— SET TASK A —
Quote every remark enclosed in parentheses in the passage below on setting up the game.

— start SELECTED EXCERPT —

As for security, the main requirement isn't to prevent deliberate trickery but rather accidental remembering of information. In other words, we want to organize a game between people who are honest but who wouldn't like to remember things about the game inadvertently (ie. we don't want to depend on their having a bad memory). Hence, we assume that players don't really try to cheat or form coalitions to cheat together, but that they just want to generate the game without having to try to not remember what they have done.

The problem can be separated in two steps:

  1. First, generate the permutation mapping each player to its victim. (It is a permutation since each player is the victim of exactly one player.) We can't accept any permutation: the permutation needs to have only one orbit. (Otherwise, the game will have multiple winners.)
  2. Second, generate the papers giving to each player its victim. This isn't straightforward at all, because we can't just ask one player to write them down: the papers need to be written in a way which prevent anybody from knowing their contents.

— end SELECTED EXCERPT —

— SET TASK B —
Convert the lines of the records below into a JSON list of strings, one string per line and no blank lines, and leave the pictures out.

— start EXERCISE MATERIAL —

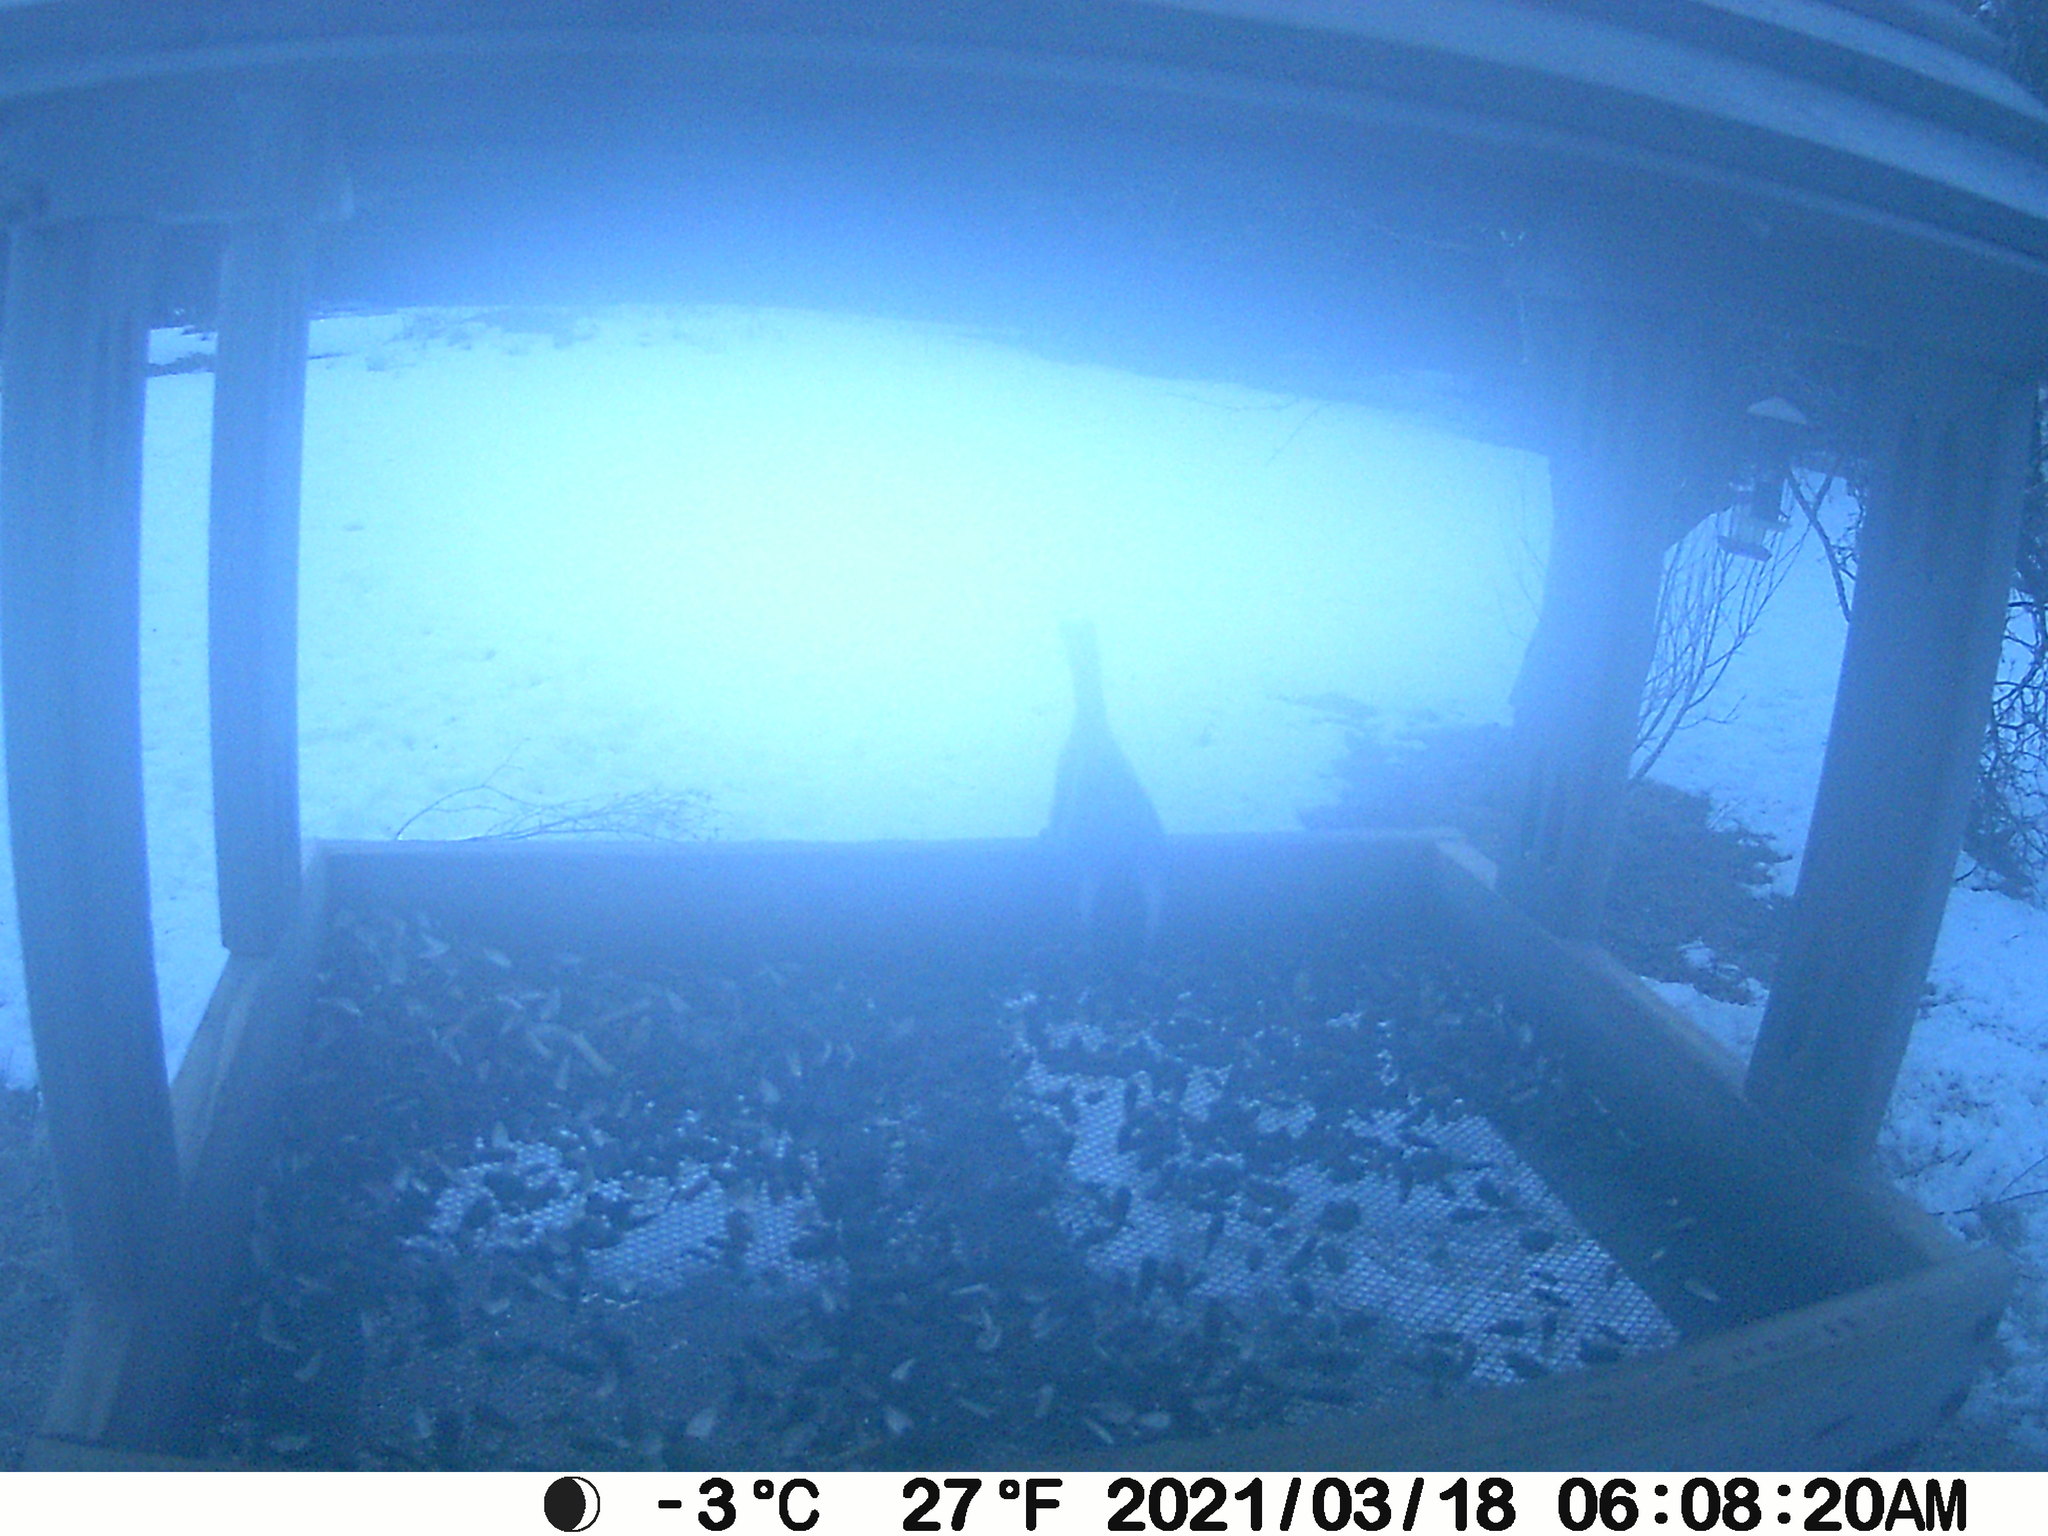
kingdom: Animalia
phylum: Chordata
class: Aves
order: Passeriformes
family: Paridae
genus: Poecile
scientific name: Poecile atricapillus
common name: Black-capped chickadee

— end EXERCISE MATERIAL —

— FINISHED ANSWER A —
1. ie. we don't want to depend on their having a bad memory
2. It is a permutation since each player is the victim of exactly one player.
3. Otherwise, the game will have multiple winners.

— FINISHED ANSWER B —
[
  "kingdom: Animalia",
  "phylum: Chordata",
  "class: Aves",
  "order: Passeriformes",
  "family: Paridae",
  "genus: Poecile",
  "scientific name: Poecile atricapillus",
  "common name: Black-capped chickadee"
]